Уральский ветер не просто дует – он скребет когтями по гранитным скалам Таганая, свистит в щелях старых, скрюченных сосен, выворачивает с корнем душу. Он приносит с вершин запах хвои, влажного мха и чего-то древнего, каменного, бесконечно одинокого. Именно таким ветром, холодным и цепким, встретил нас Киалимский кордон, где мы с Сашей и Димой решили заночевать перед двухдневным переходом через хребет.

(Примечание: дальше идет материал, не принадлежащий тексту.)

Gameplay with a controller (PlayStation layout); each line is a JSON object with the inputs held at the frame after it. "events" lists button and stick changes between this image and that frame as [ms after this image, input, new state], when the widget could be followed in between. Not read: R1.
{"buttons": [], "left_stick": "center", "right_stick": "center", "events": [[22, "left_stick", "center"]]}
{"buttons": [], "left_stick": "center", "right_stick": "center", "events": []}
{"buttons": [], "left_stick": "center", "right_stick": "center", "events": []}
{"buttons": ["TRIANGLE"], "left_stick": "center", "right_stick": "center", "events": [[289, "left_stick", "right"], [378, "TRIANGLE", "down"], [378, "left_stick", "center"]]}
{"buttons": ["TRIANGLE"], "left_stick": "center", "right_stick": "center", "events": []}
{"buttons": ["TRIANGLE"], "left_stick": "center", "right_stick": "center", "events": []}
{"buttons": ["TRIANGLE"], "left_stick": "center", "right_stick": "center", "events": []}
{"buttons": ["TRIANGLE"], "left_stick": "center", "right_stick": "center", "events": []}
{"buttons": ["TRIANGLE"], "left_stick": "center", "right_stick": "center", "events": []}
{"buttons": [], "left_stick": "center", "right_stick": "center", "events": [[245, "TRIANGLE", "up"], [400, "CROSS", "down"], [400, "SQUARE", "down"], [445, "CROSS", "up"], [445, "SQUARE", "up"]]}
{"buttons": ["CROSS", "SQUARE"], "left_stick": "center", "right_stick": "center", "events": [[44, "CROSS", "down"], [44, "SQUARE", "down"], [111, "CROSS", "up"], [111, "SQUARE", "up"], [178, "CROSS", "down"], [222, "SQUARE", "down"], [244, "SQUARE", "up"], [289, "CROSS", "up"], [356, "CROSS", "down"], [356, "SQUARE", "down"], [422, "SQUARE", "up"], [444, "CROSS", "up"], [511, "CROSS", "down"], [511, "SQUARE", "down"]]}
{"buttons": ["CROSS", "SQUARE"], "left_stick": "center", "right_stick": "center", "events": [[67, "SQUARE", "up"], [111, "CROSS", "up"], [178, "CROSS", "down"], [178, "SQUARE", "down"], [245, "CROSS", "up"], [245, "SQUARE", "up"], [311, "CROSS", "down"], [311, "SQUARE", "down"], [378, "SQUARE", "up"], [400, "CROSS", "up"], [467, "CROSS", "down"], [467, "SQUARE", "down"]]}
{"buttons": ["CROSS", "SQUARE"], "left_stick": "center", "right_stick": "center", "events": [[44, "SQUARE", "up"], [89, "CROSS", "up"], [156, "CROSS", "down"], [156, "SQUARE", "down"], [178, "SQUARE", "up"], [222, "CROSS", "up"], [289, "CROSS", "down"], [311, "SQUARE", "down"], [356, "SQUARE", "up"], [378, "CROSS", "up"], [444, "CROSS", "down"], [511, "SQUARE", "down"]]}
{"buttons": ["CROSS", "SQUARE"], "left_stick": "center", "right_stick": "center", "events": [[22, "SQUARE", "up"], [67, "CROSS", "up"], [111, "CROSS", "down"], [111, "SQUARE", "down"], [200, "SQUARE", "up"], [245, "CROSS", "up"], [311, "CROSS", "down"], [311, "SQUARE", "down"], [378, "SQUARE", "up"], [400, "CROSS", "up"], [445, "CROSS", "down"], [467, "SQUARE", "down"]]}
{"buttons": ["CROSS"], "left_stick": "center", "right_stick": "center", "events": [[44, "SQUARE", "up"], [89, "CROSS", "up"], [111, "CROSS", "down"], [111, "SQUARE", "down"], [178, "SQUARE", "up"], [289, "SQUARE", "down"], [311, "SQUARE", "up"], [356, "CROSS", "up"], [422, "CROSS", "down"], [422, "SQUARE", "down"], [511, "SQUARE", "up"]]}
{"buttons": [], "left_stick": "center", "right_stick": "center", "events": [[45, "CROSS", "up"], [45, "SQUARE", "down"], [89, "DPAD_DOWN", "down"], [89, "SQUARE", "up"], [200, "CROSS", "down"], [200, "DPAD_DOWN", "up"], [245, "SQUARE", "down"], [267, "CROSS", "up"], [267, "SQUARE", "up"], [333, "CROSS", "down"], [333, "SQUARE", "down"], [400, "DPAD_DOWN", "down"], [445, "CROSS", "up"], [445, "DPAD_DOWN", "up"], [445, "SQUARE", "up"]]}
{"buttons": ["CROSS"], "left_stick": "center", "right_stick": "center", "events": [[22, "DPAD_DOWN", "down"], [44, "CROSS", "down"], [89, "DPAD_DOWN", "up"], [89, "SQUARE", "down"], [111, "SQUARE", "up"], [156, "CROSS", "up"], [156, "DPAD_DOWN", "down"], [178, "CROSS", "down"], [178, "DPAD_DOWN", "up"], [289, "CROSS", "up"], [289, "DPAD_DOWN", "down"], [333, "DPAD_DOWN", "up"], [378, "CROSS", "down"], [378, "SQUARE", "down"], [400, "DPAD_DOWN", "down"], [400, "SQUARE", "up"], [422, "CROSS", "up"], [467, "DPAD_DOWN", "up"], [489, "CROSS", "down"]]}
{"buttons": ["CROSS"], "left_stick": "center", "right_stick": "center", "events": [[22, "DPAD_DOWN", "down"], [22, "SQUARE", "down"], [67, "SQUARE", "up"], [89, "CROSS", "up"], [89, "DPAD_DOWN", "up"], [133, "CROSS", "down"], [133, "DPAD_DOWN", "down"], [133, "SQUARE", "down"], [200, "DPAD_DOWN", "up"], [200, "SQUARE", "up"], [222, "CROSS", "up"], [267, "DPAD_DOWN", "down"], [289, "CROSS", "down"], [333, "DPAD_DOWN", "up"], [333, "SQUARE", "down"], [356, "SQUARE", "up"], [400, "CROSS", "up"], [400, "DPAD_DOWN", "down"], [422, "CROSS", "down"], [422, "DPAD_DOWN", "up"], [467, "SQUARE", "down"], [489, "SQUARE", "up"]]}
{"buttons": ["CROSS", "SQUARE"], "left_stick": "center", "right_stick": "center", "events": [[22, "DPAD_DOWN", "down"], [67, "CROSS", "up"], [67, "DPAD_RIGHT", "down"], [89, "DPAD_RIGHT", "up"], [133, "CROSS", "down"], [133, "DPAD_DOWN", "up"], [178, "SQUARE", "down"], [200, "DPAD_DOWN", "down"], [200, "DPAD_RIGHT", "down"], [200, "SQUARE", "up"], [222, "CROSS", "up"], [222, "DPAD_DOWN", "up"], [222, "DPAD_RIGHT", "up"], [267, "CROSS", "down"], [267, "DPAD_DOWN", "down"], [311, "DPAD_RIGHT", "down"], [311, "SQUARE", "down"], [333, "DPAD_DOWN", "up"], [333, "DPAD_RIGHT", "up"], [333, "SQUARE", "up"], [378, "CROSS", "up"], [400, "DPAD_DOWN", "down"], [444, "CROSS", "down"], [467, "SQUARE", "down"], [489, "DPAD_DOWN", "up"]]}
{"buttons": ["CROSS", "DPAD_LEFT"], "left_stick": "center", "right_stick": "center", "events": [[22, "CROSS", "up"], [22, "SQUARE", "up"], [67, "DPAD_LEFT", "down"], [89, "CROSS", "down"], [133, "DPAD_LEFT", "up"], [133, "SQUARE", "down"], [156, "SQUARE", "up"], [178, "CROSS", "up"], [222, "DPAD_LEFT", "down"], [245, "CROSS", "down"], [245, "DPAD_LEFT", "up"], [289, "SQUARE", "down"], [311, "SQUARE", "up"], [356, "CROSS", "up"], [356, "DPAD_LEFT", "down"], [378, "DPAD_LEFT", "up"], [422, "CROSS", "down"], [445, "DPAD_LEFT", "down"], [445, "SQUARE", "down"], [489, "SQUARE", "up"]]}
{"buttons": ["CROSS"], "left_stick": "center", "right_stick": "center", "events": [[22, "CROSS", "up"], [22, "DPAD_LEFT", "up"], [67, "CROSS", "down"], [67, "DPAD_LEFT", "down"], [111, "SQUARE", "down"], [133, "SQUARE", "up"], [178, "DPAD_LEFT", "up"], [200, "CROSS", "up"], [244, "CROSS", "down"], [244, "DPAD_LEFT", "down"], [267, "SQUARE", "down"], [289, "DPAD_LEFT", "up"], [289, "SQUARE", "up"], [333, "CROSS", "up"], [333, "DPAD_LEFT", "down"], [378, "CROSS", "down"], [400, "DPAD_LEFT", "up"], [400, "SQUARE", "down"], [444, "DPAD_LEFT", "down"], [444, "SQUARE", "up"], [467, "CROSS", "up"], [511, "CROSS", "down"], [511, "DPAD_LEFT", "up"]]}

Мы были не новичками, знали каждую тропинку в этих местах. Но Таганай всегда умеет преподносить сюрпризы. К вечеру с гор сползла стена такого густого, молочно-белого тумана, что от ближайших деревьев оставались лишь размытые, призрачные силуэты. Мир сузился до пятачка перед избой лесника, затерянной в этом безмолвном, ватном коконе. Свет фонарей не пробивал его, а лишь освещал миллионы кружащихся капелек, создавая жутковатое ощущение замкнутости, отрезанности от всего живого.
Именно в этой тишине, неестественной и давящей, мы впервые услышали Его. Не звук, а скорее ощущение. Глухой, отдающийся в груди стук.
Тук. Тук. Тук.
Словно гдето очень близко, за стеной тумана, огромное, тяжелое сердце билось о камень. Дима, самый суеверный из нас, нервно сглотнул.
–Слышите?
–Это ветка о крышу, – буркнул я, но сам прислушался. Стук был мертвым, ритмичным, как шаги идущего за тобой человека. Он не принадлежал этому миру.
Туман медленно поглощал ночь, и вместе с ним наступала тишина, такая глубокая, что в ушах начинало звенеть. И тогда из этой белой тьмы донеслось другое. Сначала едва уловимо, потом все явственнее. Приглушенный, старческий плач. Не рыдания, а именно усталое, безнадежное хныканье, от которого кровь стыла в жилах. Оно будто возникало ниоткуда и обволакивало избу, просачиваясь сквозь щели в бревнах.
Мы замерли, вглядываясь в слепое молоко за окном. И тут Саша, сидевший у самого стекла, резко отпрянул, опрокинув табурет.
–Там… там кто-то есть! – прошептал он, и его лицо было серым от ужаса.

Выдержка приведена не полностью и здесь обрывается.